Oil and gas companies in Alberta will face a new measurement and compliance program, the Enhanced Production Audit Program (EPAP). Declarations must be completed by December 2011 and the time to prepare for it is running out.

EPAP applies to all operators of record which are subject to Energy Resources Conservation Board (ERCB) measurement and reporting requirements for conventional and heavy oil, crude bitumen, and natural gas facilities.

Essentially, what it forces oil and gas operators in Alberta to do is prepare an annual declaration by one or more senior officers confirming their internal controls over volumetric reporting and measurement.

“Volumetric reporting actually touches multiple business functions in both the corporate head office and the various field offices,” explains David Whiteley, an associate partner in the Calgary office of PwC LLP. “As well, it’s going to touch upon many of the cross functions within a company.”

EPAP will affect people in oil and gas production accounting, engineering operations, measurement, and down to the field level where the facility is located. Whiteley says it’s a complicated project because organizations need all these different people at the table to work on what the actual EPAP program should be.

There are about 600 public and private oil and gas operators with 30,000 facilities in the province that will be affected by EPAP. For private companies who may not have undertaken a Sarbanes-Oxley and/or Canadian Sarbanes-Oxley certification, this is unfamiliar territory, and EPAP is more complicated than these other compliance projects.

“I think the juniors and the mid-tier companies will be most impacted,” says Whiteley. “The smaller companies tend to run very lean.

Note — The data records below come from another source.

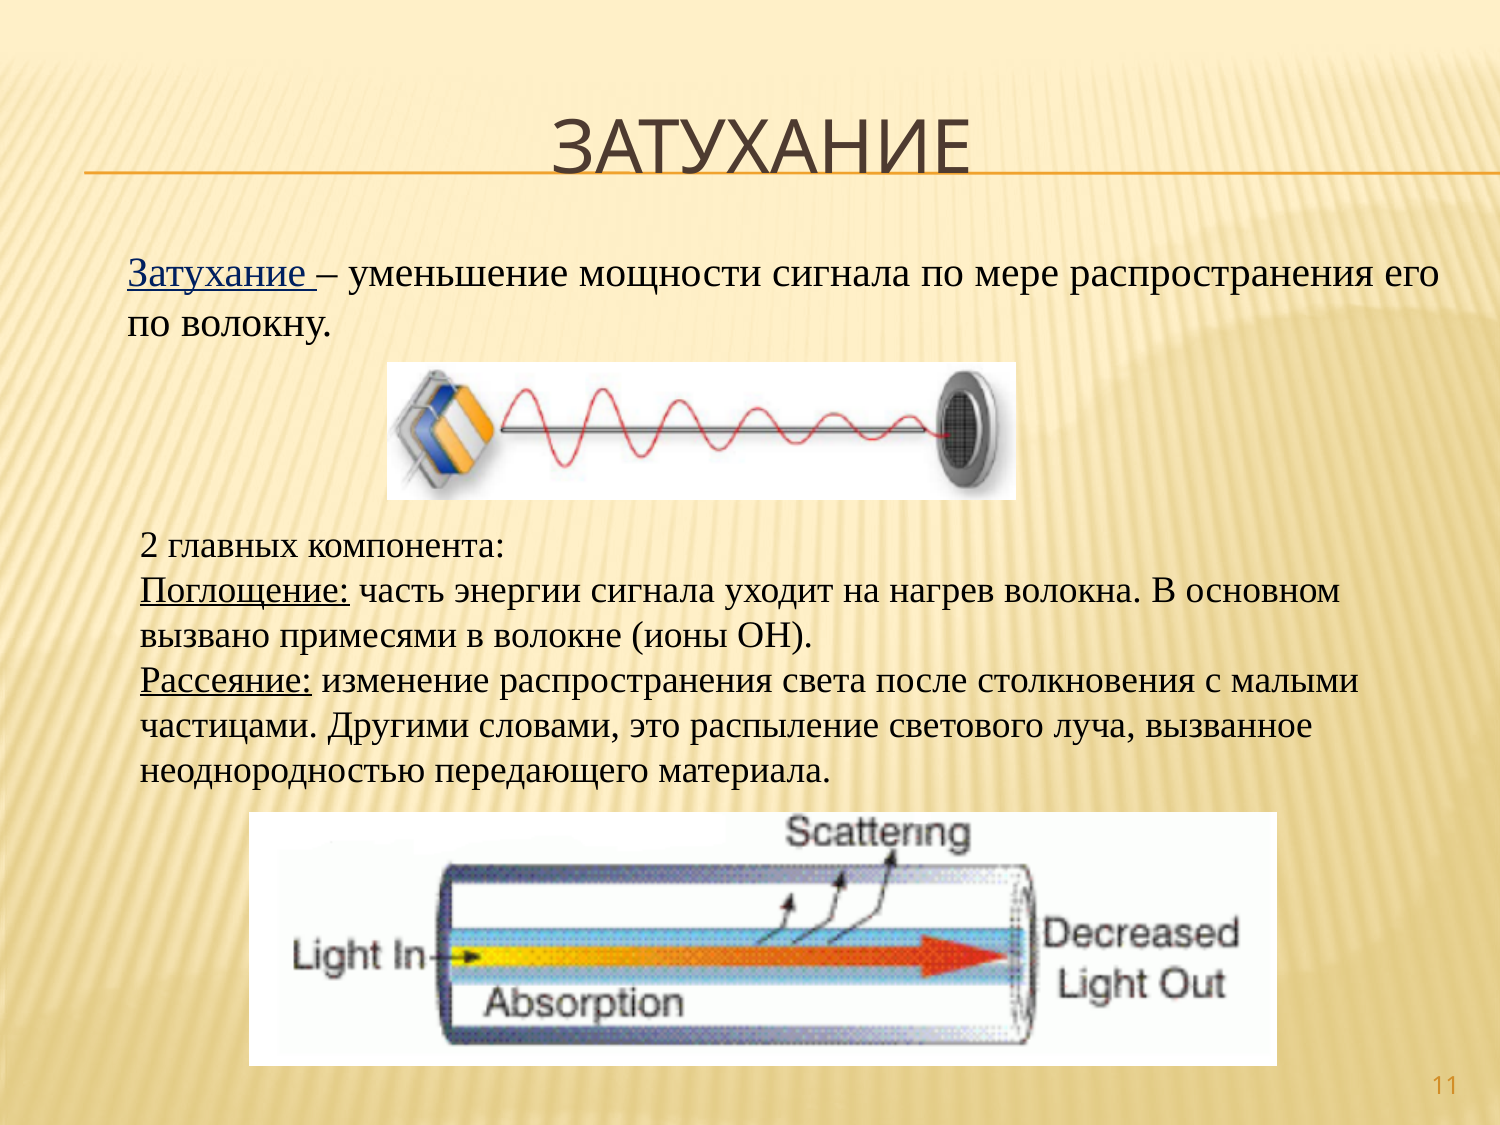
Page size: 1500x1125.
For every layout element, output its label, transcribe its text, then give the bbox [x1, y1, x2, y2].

slide_number 11 [1350, 1061, 1475, 1103]
picture [387, 362, 1016, 501]
picture [249, 812, 1277, 1066]
title Затухание [50, 75, 1475, 213]
text_box 2 главных компонента: Поглощение: часть энергии сигнала уходит на нагрев волокна. В основном вызвано примесями в волокне (ионы ОН). Рассеяние: изменение распространения света после столкновения с малыми частицами. Другими словами, это распыление светового луча, вызванное неоднородностью передающего материала. [125, 512, 1425, 843]
text_box Затухание – уменьшение мощности сигнала по мере распространения его по волокну. [112, 237, 1463, 653]
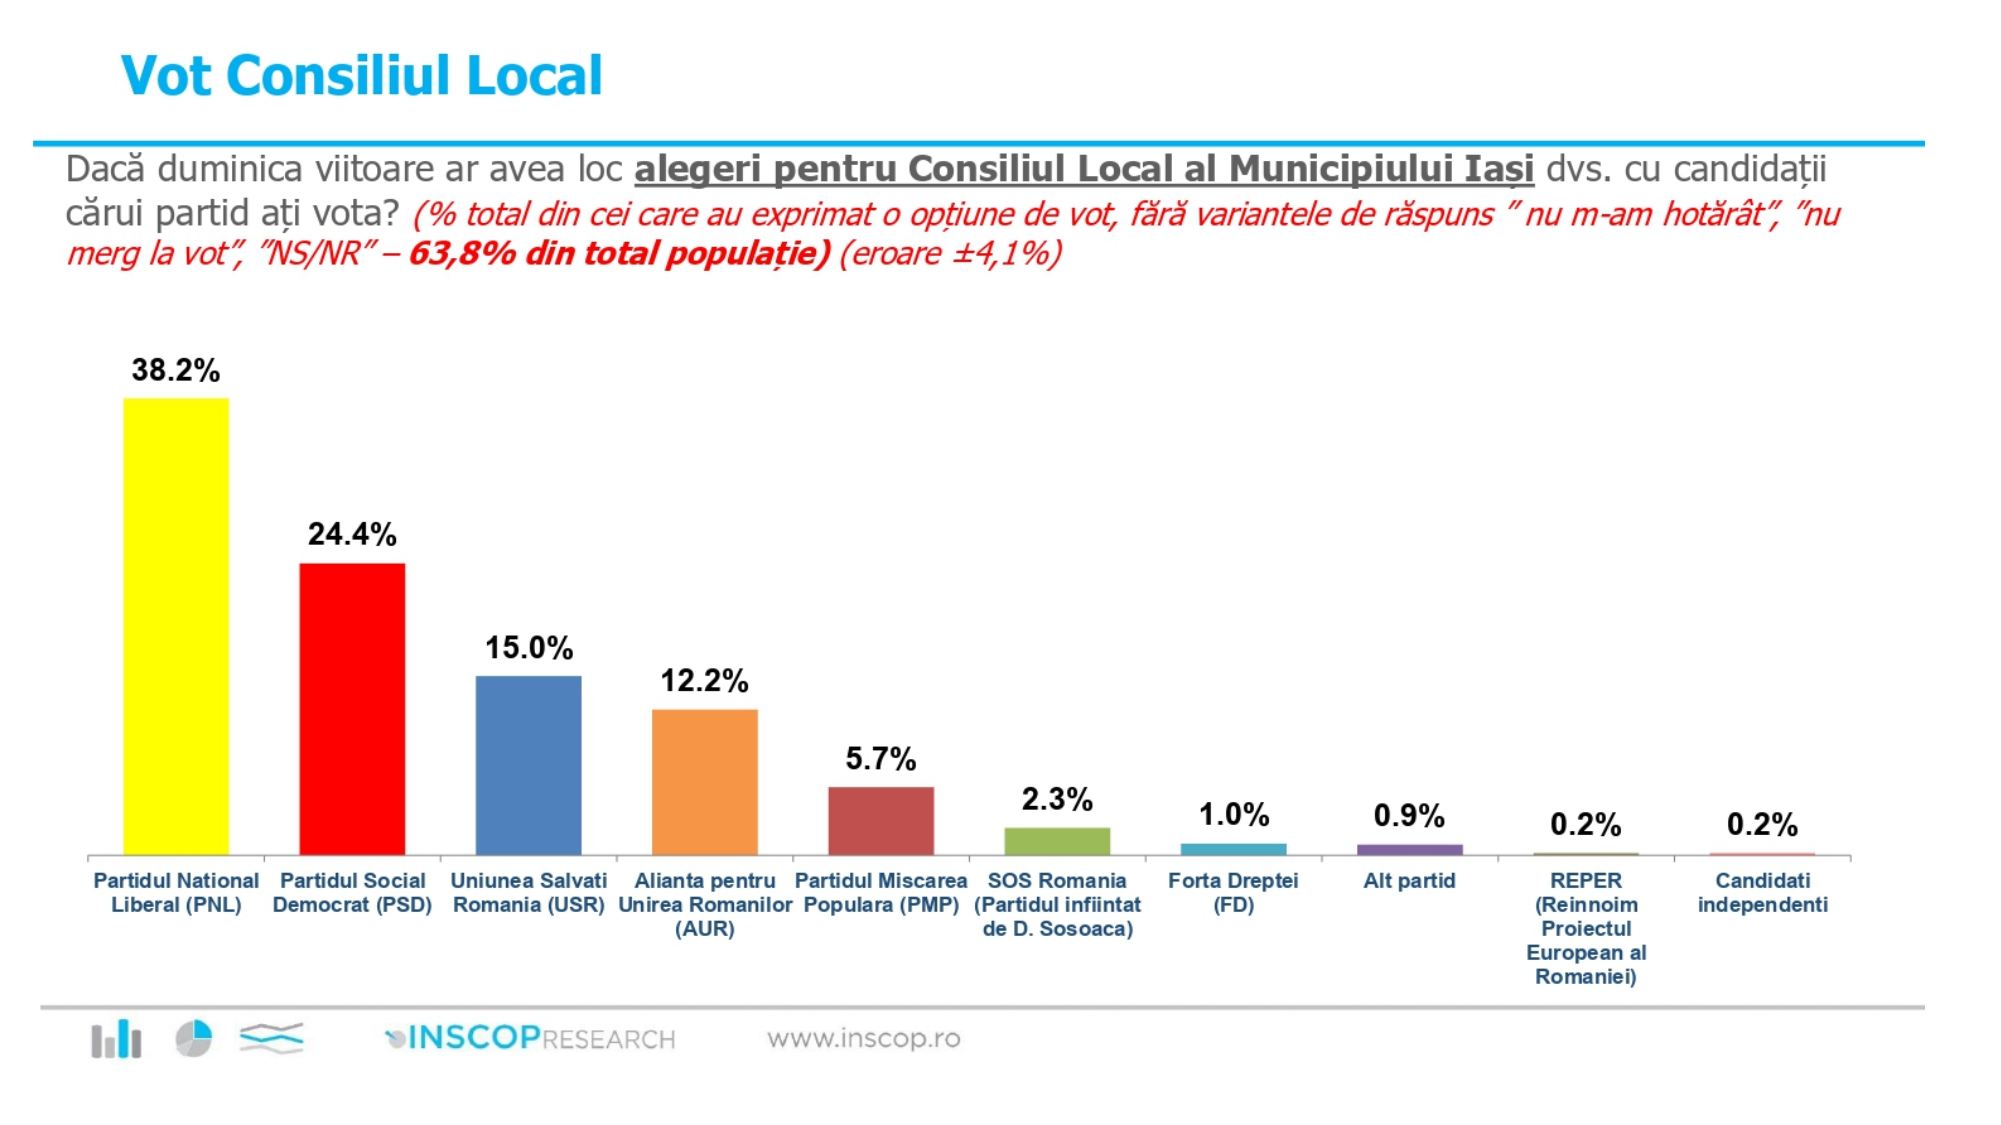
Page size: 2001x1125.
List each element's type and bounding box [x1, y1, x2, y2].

They need to supplement resources in various pieces of the project to make sure they’re going to get done on time.”

Larger companies will likely be better off, he says, as they tend to have more people to dedicate at these projects.

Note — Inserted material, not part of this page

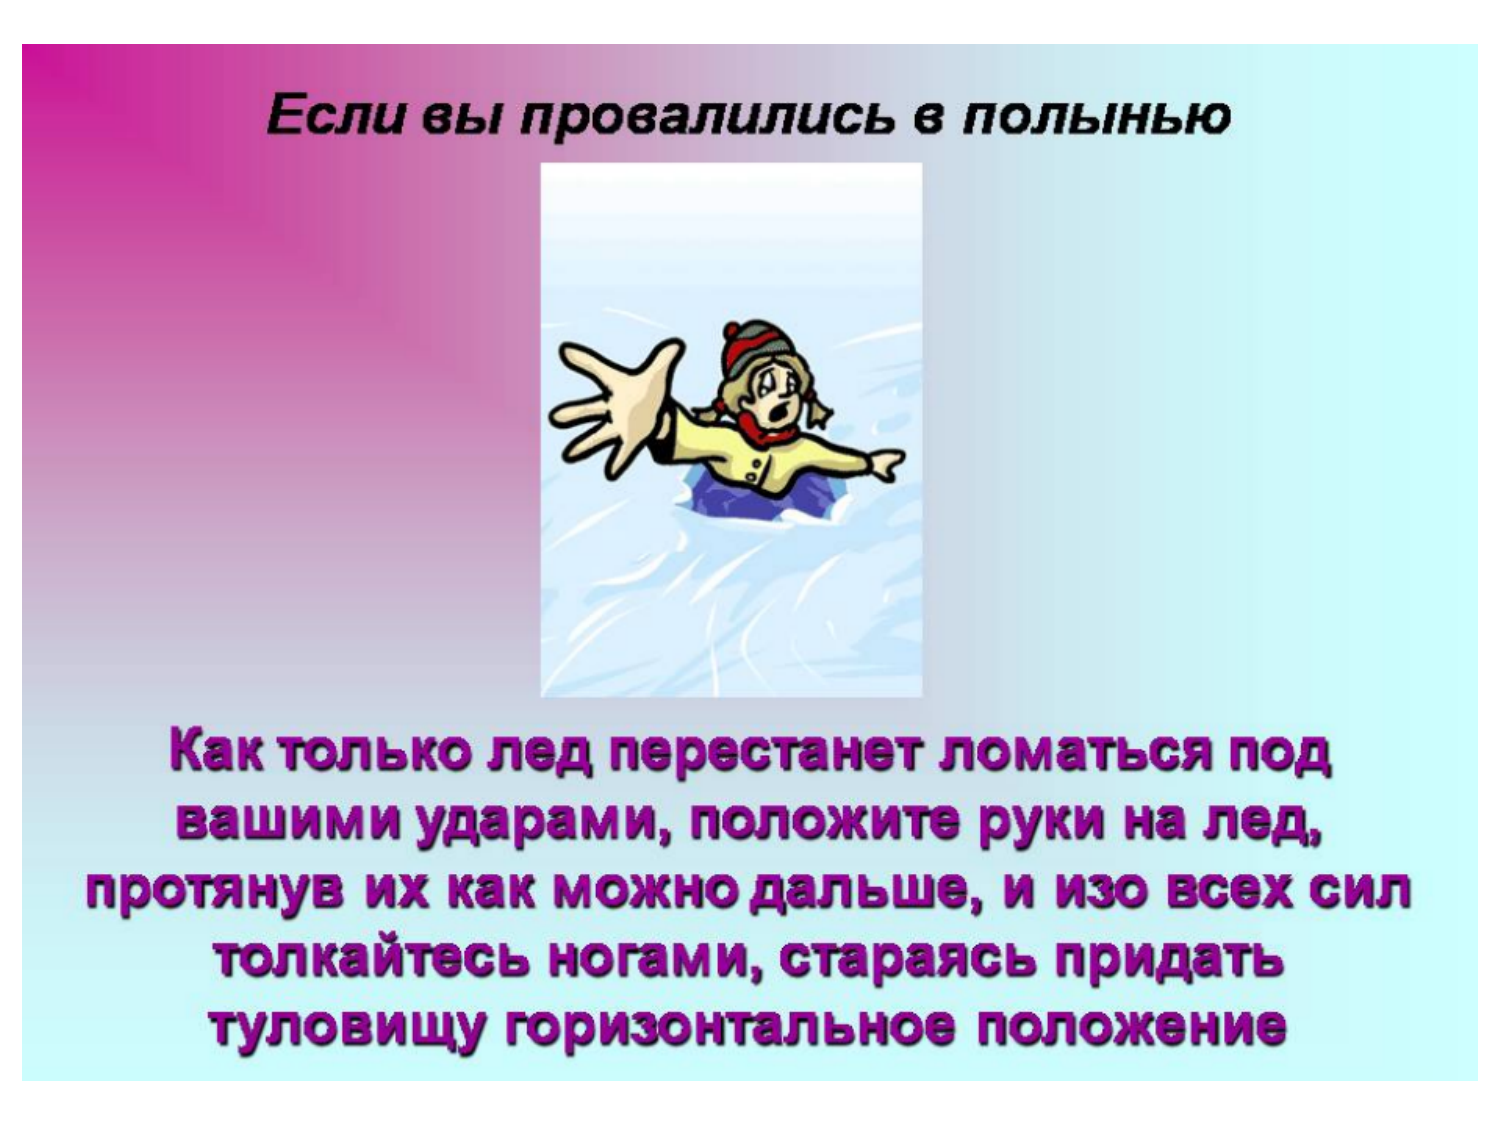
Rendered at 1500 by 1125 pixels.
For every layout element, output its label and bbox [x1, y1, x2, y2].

Companies will have to adapt fairly quickly, with the first declaration period beginning in January 2011. The process of creating the control framework and reporting on it can take up to 12 months and the first declaration must be filed no later than December 2011, although some companies are electing to declare earlier.

To get the ball rolling, organizations need to take a few steps. First, they should establish effective project management. That includes evaluating the skills required and putting together a cross-functional team, developing and identifying the responsibilities, assessing their knowledge of the applicable ERCB directives for EPAP, and preparing a resource plan and budget.

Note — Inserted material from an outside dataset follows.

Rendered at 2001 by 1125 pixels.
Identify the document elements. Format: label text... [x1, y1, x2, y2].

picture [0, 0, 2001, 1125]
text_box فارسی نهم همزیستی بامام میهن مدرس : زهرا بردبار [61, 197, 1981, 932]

Secondly, organizations should conduct a risk assessment for the portfolio of facilities that they currently own and which business processes will be impacted by the ERCB measurement and reporting themes. Companies must design and document these key processes via acceptable documentation standards (e.g., flowcharts and control matrices). To properly complete the declaration, every company will be required to map each control to the ERCB’s 15 EPAP reporting themes.

Once designed, companies must test the operational effectiveness of this design. If any deficiencies are identified at this stage they must assess the risk of noncompliance with ERCB measurement and reporting requirements, and each operator must:

  • Create a plan to remediate the process and controls and remediate its progress
  • Strengthen business processes
  • Strengthen the associated controls

“EPAP is a huge undertaking,” Whiteley says. “It’s important to remember that you need to start early, use strong project management rigor, and get prudent advice on creating an EPAP framework that meets both the compliance needs of the ERCB and the business needs of the company."